Mozambique’s plan to restructure its so-called tuna bond may give the cash-strapped nation’s currency temporary relief and help curb inflation, even as the country’s debt is downgraded.
The government is asking investors to swap the $697 million of Empresa Mocambicana de Atum SA, or Ematum, debt due in 2020 with new fixed-rate sovereign notes that mature three years later. Mozambique has struggled to repay the debt because of a cash crunch brought about by a slump in commodity prices and a collapse in its currency.
Standard & Poor’s lowered the nation’s sovereign rating by four levels to CC on Tuesday, saying the conversion could be viewed as a default, while Moody’s Investors Service cut its assessment to B3 from B2, citing the government’s capacity to service outstanding loans and its deteriorating balance of payments. Investors have supported the government’s plan because it’s viewed as a fair exchange, with yields on the bond dropping to 16.77 percent on Wednesday from 19.12 percent on March 9, when Mozambique announced its offer.
“The government is in the process of restructuring the Ematum bond, which should provide some freedom regarding foreign exchange in the country,” Hanns Spangenberg, a senior economist at NKC African Economics, based in Paarl, South Africa, said in response to e-mailed questions. “This is set to ease pressure on the metical. As such, inflation is expected to stabilize in the second quarter, and then trend downward.”
The metical plunged 32 percent against the dollar last year, the worst performer in Africa after Zambia’s kwacha. It was 3.2 percent stronger at 49.49 to the dollar at 1:03 p.m. in the capital, Maputo.

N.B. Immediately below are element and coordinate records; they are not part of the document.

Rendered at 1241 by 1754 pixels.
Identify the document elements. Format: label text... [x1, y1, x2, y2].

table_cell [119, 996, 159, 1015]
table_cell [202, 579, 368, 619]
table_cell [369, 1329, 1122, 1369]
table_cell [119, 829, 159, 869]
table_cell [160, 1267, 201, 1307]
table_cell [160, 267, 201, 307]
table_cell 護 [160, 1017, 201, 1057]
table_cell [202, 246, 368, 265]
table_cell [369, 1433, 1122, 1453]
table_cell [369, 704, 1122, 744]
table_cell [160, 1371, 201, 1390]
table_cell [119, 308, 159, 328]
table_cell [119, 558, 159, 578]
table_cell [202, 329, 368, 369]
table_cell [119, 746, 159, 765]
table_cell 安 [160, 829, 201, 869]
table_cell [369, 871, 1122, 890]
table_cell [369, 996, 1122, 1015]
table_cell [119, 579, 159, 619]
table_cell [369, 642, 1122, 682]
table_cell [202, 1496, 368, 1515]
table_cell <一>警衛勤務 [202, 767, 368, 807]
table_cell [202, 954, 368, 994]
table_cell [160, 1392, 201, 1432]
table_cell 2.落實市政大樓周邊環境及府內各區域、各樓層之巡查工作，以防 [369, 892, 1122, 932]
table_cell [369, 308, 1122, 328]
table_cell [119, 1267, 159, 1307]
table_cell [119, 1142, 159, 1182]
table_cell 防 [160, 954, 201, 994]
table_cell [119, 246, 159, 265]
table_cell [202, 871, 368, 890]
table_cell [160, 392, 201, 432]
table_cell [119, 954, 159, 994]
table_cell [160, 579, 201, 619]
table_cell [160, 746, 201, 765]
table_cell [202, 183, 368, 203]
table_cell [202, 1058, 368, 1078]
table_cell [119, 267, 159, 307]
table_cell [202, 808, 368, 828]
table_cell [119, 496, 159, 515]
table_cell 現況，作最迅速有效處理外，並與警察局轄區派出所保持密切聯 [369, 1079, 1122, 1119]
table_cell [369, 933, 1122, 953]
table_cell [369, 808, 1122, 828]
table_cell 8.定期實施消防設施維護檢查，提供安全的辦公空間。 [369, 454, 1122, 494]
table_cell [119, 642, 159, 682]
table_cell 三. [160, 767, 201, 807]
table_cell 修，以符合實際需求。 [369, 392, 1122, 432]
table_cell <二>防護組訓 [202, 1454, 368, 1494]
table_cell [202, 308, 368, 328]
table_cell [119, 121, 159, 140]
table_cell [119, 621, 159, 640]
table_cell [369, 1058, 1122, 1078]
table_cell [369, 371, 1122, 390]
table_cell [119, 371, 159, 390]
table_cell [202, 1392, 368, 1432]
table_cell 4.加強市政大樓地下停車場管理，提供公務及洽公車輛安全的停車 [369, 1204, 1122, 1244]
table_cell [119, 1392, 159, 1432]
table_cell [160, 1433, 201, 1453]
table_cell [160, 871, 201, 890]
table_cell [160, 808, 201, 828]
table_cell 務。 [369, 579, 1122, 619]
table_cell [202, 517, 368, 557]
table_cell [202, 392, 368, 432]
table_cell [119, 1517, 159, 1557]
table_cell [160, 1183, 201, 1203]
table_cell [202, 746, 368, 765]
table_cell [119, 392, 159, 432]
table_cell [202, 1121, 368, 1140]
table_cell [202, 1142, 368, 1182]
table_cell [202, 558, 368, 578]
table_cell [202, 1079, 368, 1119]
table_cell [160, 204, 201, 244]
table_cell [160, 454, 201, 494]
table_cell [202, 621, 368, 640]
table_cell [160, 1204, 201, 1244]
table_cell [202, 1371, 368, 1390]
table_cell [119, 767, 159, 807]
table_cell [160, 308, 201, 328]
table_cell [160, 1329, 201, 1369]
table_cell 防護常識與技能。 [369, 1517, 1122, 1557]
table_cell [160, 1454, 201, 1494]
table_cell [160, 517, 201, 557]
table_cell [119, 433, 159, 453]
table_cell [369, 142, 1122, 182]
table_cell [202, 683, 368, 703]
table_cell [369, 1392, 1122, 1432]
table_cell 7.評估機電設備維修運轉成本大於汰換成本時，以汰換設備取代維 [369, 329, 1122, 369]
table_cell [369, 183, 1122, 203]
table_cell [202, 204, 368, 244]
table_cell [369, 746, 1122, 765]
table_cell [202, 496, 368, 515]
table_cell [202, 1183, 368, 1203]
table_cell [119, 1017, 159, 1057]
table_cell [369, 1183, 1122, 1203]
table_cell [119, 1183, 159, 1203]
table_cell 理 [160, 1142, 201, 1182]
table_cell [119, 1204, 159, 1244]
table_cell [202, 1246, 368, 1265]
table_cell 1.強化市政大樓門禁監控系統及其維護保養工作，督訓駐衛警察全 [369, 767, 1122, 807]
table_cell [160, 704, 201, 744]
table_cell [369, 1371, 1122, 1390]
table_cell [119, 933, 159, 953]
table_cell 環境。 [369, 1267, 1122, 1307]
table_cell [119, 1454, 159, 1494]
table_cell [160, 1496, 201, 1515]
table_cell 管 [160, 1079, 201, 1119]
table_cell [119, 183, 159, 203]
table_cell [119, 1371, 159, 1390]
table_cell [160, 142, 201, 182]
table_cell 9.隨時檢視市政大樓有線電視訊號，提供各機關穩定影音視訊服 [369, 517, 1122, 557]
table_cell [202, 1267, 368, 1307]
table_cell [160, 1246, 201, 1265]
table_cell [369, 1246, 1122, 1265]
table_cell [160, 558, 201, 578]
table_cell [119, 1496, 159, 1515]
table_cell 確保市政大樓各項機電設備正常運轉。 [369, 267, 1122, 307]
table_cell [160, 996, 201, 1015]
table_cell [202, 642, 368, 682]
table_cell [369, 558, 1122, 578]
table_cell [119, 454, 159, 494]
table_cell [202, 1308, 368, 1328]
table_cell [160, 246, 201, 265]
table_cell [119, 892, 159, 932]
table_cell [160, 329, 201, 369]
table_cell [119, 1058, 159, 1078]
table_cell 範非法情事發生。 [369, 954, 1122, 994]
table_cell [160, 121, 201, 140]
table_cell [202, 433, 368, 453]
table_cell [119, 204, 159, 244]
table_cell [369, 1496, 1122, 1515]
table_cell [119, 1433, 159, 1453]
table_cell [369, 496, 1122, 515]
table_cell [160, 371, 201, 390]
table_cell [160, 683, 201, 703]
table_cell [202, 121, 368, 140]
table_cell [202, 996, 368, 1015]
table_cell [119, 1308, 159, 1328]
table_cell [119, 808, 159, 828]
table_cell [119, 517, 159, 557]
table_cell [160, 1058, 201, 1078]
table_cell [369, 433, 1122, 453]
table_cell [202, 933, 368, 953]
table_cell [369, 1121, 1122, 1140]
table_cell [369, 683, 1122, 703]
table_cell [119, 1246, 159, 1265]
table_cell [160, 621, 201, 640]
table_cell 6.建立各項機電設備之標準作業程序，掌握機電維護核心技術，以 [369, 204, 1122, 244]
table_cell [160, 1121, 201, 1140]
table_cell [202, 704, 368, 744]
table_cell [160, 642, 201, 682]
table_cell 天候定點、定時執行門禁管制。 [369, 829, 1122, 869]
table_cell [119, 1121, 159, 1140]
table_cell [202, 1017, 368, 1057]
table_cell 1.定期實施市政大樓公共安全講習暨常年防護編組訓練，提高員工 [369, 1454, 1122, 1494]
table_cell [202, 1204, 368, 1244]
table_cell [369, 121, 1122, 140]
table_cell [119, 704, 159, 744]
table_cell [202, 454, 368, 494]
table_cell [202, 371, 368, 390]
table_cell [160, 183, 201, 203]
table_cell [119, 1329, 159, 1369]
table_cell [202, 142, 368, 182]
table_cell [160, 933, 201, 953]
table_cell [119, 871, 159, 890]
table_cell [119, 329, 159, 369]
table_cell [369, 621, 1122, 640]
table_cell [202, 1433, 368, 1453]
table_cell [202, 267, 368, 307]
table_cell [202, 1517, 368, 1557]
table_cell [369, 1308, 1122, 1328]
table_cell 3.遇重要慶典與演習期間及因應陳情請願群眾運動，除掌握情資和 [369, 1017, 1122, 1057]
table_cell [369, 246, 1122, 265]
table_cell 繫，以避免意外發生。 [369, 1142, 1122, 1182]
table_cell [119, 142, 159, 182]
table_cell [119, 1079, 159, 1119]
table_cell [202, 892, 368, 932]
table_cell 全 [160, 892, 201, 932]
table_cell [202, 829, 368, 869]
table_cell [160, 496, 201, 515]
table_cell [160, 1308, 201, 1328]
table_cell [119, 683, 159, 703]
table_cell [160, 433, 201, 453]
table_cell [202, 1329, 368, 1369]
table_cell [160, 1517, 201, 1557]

The debt restructuring, if it goes ahead, will reduce pressure on the central bank’s reserves, Spangenberg said. Details of the debt exchange, including pricing and the interest rate, will be announced on Thursday.
Exotix Partners LLP retained its buy recommendation on the Ematum bond, even as it said the period given for investors to switch debt was very tight. “The offer looks somewhat rushed, unnecessarily and unreasonably so,” it said in a note to clients.
S&P’s move takes Mozambique’s credit rating to 10 levels below investment grade. Fitch put Mozambique’s B rating on a negative watch on March 11, saying the debt exchange could constitute a default.
Mozambique isn’t as constrained as other African nations that have sold global bonds. Mozambique spends about 1.5 percent of gross domestic product and 10 percent of government revenue on servicing debt, while in Ghana the ratios are 7 percent of GDP and as much as a third respectively, according to Mark Bohlund, an economist with Bloomberg Intelligence.
“It is not particularly fiscally constrained compared to peers,” he said by e-mail. “It should be kept in mind that the foreign participation in Mozambican financial markets is significantly lower than in Kenya, Zambia or Ghana, meaning that a rating downgrade would have a much lower economic impact.”
The government is seeking to bolster its financial position over the next decade through gas production in a country where recently discovered offshore reserves could help turn it into the third-biggest liquefied natural gas exporter. Anadarko Petroleum Corp. is among companies nearing final decisions on gas projects in the country.
A sovereign downgrade is bad news for future project-financing costs, according to Thea Fourie, an economist for sub-Saharan Africa at global risk adviser IHS Inc. With the current-account deficit remaining under pressure because of high debt costs, the currency will continue to be vulnerable, she said.
Mozambique’s current account gap, the broadest measure of trade in goods and services, is forecast at 45.3 percent of gross domestic product this year, the highest in the world after Libya and Tuvalu, according to International Monetary Fund data.
A weaker currency pushed inflation to 12.2 percent in February, with consumer prices shooting up by more than four percentage points in December. A drought in southern Africa has also worsened the inflation environment as food costs soar.
Mozambique’s central bank kept its benchmark interest rate unchanged on Monday following a 1 percentage-point increase in February that was aimed at combating inflation.
“Issues like the Ematum debacle only serve to add additional complications to investing in Mozambique at a time when foreign inflows are most needed,” said Spangenberg.